## [To do]
Set down, word for word, the section of the Eastern Oklahoma Collections text below that runs between "Next, let's download" and "all_results.append(result)", inclusive.

## [Source passage]
# Eastern Oklahoma Collections

To start, we create a list of URLs to process

In [2]:
urls = [
    'https://www.loc.gov/search/?fa=location%3Amuskogee',
    'https://www.loc.gov/search/?fa=location:muskogee+county',
    'https://www.loc.gov/search/?fa=location:tahlequah',
    'https://www.loc.gov/search/?fa=contributor:cherokee+nation,+oklahoma'
]

Next, let's download all the data and remove duplicates

In [3]:
import locgov_data as ld

per_page = "50"
ids = []
all_results = []
for url in urls:
    results = ld.express_search(url, per_page)
    for result in results:
        if not (result['id'] in ids):
            all_results.append(result)
            ids.append(result['id'])
    print(f"Retrieved {len(results):,} from {url}")

print(f"Retrieved {len(all_results):,} unique results")

Retrieved 593 from https://www.loc.gov/search/?fa=location%3Amuskogee
Retrieved 702 from https://www.loc.gov/search/?fa=location:muskogee+county
Retrieved 35 from https://www.loc.gov/search/?fa=location:tahlequah
Retrieved 22 from https://www.loc.gov/search/?fa=contributor:cherokee+nation,+oklahoma
Retrieved 879 unique results


Next, let's do some light clean-up of metadata to produce a JSON data file for the UI.

In [15]:
import json
from urllib.parse import parse_qs

json_data = []
destination_file = "../ui/source/_data/eastern_ok.json"
collections_values = []
for result in all_results:
    # skip items with no images
    if not ("image_url" in result and len(result["image_url"]) > 1):
        continue
    item = {}
    item["title"] = result["title"]
    item["url"] = result["url"]
    if "partof" in result and len(result["partof"]) > 0:
        item["collections"] = result["partof"]
    if "contributor" in result and len(result["contributor"]) > 0:
        item["contributor"] = result["contributor"][0]
    item["thumb"] = result["image_url"][0]
    item["image"] = result["image_url"][-1]
    # extract dimensions
    dimensions = ""

## [Record excerpts]
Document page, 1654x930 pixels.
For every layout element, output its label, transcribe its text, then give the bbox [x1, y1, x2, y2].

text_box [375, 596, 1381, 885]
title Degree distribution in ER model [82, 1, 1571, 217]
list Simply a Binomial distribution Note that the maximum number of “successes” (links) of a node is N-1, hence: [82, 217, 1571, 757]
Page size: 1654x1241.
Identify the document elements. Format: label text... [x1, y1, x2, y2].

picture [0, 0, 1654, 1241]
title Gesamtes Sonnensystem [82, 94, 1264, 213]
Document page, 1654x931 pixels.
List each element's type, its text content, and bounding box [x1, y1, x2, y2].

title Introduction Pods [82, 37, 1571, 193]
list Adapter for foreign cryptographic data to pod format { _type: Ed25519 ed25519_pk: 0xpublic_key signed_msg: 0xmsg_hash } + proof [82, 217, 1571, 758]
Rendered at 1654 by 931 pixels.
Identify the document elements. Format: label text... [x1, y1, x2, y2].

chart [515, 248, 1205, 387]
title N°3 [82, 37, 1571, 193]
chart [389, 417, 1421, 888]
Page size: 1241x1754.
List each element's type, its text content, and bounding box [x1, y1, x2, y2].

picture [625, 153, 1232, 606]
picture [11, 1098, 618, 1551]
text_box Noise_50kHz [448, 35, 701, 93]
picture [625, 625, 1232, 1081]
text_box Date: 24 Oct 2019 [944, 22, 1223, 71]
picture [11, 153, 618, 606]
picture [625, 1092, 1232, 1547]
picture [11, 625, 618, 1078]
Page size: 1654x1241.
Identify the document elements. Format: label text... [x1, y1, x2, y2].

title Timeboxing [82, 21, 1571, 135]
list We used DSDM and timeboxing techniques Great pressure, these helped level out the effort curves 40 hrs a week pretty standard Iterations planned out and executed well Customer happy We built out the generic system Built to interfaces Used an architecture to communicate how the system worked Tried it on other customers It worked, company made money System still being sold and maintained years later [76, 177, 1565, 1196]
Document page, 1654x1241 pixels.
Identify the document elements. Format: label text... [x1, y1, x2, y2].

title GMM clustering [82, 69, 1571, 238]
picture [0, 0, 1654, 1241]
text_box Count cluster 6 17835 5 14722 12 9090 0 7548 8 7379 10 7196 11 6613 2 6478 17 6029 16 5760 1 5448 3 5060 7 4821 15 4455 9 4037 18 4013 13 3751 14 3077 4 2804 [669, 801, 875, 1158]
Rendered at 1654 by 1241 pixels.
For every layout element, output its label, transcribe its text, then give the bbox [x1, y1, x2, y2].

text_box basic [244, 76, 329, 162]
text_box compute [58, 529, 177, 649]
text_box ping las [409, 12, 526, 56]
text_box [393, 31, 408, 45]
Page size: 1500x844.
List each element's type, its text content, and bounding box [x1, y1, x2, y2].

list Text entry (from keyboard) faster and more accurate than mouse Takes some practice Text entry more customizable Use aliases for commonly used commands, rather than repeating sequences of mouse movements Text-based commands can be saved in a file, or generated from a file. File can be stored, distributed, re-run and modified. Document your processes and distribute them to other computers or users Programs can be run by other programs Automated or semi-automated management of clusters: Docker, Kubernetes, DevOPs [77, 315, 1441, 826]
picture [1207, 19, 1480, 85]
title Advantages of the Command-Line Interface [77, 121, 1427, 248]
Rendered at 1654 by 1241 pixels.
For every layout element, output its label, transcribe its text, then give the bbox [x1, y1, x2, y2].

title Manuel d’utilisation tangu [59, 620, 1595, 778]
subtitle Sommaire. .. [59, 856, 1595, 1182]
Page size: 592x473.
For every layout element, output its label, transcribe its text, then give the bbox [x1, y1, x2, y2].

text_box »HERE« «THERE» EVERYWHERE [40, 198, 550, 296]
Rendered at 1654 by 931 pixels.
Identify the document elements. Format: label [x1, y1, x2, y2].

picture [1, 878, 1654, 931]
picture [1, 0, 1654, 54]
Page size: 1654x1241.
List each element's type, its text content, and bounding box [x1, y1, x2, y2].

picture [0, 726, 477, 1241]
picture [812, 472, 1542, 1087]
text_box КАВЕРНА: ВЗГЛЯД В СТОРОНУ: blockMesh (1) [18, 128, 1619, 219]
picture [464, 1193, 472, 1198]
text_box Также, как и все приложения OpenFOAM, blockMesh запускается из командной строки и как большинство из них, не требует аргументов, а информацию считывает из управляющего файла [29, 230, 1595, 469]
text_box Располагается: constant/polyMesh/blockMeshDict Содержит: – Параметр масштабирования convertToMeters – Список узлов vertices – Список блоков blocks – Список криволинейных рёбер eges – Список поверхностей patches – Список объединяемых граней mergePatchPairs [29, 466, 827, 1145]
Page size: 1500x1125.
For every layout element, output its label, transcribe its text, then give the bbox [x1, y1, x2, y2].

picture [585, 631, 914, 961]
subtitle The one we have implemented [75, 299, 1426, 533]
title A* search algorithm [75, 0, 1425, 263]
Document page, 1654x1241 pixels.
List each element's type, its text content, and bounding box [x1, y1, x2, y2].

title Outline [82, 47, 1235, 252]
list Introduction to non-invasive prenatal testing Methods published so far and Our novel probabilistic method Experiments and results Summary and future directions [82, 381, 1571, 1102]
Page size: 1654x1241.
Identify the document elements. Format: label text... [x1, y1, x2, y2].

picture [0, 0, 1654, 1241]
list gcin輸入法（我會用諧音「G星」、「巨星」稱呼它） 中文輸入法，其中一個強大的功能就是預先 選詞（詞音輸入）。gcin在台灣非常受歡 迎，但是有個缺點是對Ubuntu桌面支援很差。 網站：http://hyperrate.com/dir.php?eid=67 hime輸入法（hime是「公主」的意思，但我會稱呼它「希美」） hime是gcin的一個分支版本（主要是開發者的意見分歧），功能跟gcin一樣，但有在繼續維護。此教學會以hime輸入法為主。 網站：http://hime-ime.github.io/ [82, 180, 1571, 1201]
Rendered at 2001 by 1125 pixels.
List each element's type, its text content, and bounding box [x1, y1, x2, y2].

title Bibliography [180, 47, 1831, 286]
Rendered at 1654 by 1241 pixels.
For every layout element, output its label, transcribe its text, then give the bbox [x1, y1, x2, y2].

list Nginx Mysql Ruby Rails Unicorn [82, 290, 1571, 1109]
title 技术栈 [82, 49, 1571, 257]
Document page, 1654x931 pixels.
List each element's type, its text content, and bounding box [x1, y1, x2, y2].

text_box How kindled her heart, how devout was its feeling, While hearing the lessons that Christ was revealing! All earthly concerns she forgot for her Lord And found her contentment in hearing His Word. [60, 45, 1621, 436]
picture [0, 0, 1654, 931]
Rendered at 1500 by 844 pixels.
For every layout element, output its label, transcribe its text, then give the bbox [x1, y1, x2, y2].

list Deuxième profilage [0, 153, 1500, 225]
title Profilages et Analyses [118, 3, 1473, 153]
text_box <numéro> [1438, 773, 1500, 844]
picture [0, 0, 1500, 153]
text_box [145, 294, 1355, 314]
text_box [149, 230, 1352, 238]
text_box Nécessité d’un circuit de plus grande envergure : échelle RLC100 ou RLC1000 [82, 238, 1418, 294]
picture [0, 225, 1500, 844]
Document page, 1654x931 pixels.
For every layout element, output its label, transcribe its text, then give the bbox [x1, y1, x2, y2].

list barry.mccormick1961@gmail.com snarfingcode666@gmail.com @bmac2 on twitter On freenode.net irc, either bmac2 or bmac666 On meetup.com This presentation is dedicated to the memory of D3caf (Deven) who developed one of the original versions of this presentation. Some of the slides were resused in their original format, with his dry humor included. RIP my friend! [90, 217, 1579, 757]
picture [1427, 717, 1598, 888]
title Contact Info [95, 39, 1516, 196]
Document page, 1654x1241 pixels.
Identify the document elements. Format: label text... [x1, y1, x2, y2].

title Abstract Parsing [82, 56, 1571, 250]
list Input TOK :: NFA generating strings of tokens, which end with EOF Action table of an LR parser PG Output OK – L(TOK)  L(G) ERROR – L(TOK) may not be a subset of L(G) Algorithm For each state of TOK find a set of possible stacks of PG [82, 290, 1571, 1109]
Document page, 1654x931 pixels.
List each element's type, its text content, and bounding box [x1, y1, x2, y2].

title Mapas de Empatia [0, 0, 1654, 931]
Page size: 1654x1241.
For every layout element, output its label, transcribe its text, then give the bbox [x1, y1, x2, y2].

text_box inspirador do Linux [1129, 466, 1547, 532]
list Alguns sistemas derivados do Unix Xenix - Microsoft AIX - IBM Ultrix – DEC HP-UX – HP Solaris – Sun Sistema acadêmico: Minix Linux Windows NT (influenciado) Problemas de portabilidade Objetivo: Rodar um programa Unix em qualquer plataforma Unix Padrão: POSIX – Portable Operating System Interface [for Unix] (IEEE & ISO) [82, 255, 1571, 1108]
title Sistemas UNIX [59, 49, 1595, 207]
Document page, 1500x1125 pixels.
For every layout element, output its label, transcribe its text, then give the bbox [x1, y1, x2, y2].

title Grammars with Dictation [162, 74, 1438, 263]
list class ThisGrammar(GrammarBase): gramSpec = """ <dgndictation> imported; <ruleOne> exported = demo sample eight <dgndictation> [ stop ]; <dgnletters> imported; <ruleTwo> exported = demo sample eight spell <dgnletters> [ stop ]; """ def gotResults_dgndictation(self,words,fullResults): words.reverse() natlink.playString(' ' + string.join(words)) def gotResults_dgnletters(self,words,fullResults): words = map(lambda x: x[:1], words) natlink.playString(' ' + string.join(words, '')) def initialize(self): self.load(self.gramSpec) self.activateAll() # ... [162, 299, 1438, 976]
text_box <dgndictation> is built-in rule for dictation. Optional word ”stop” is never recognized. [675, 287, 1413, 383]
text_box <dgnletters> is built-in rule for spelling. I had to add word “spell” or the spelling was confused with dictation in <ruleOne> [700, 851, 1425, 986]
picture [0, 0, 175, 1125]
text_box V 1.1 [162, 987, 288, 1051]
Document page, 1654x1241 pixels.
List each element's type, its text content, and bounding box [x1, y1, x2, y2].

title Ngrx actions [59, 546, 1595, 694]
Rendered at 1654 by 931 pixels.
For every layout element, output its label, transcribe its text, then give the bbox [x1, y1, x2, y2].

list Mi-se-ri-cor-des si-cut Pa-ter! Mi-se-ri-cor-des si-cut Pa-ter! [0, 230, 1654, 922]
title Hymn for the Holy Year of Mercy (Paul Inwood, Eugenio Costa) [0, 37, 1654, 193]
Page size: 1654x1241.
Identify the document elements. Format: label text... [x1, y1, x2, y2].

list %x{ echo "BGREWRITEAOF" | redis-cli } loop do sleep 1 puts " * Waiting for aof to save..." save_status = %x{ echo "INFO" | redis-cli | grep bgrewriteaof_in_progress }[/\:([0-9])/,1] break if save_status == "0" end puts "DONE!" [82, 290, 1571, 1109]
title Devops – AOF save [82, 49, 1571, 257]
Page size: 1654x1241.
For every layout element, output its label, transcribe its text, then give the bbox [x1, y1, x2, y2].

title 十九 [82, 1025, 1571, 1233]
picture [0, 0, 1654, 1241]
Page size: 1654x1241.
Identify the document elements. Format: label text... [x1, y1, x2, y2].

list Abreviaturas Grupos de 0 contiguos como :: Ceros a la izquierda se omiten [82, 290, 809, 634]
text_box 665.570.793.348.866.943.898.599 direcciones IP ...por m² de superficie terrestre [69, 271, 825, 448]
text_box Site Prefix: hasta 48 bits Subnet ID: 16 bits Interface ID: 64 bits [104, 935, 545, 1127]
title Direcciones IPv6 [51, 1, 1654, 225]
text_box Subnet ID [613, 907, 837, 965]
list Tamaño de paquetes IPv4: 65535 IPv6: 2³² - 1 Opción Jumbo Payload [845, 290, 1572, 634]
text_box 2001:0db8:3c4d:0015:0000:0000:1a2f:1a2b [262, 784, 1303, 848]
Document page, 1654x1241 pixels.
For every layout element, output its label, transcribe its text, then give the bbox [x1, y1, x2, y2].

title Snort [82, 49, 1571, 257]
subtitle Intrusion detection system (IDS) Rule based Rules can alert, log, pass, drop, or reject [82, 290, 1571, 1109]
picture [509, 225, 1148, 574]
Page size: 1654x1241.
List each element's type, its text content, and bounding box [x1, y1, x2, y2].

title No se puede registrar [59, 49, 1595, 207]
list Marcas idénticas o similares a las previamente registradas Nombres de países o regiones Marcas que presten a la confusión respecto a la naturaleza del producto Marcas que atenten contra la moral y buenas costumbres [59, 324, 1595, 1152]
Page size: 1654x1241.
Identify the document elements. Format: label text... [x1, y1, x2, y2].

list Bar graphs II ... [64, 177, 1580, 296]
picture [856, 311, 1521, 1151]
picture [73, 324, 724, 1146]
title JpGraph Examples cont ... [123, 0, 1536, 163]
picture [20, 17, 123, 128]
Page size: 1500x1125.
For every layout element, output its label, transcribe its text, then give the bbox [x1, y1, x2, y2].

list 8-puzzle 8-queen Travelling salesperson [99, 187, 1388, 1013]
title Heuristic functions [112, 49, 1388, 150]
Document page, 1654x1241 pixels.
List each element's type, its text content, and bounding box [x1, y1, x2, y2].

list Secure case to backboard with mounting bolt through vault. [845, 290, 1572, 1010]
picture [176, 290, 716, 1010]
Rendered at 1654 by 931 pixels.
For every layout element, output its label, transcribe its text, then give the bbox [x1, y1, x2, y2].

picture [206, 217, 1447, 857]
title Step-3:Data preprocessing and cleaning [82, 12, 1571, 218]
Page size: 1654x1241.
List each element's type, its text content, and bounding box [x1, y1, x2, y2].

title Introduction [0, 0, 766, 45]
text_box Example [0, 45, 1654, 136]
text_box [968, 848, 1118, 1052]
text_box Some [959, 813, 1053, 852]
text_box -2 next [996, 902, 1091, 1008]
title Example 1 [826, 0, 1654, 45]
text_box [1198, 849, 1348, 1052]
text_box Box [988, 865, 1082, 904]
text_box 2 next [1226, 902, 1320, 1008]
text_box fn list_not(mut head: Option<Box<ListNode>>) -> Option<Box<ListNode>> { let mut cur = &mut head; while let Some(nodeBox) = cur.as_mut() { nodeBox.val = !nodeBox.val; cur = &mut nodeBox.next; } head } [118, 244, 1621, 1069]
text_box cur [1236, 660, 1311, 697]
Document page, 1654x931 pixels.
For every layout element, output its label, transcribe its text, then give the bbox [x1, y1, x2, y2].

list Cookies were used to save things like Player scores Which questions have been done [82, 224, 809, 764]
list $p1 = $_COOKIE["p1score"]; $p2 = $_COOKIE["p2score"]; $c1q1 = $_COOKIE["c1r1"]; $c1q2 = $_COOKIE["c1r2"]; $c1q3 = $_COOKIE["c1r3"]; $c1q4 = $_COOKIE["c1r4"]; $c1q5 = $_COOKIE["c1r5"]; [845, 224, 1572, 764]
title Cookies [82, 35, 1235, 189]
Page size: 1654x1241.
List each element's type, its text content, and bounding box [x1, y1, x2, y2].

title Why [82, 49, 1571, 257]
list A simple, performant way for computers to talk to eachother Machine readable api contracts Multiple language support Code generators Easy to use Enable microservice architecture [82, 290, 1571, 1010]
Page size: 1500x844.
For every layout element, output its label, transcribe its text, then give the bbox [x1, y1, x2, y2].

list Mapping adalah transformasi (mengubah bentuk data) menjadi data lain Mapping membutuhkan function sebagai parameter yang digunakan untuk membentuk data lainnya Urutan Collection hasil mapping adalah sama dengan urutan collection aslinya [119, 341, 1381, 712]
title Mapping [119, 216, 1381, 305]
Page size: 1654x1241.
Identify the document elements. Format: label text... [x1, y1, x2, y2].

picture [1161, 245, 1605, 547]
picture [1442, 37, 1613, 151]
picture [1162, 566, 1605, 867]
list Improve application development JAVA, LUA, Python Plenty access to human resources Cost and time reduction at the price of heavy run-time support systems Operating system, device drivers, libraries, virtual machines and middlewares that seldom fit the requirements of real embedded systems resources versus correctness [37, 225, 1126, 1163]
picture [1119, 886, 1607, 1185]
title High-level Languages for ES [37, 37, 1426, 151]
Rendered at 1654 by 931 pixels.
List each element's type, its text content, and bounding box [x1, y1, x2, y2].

## [Finished task]
Next, let's download all the data and remove duplicates

In [3]:
import locgov_data as ld

per_page = "50"
ids = []
all_results = []
for url in urls:
    results = ld.express_search(url, per_page)
    for result in results:
        if not (result['id'] in ids):
            all_results.append(result)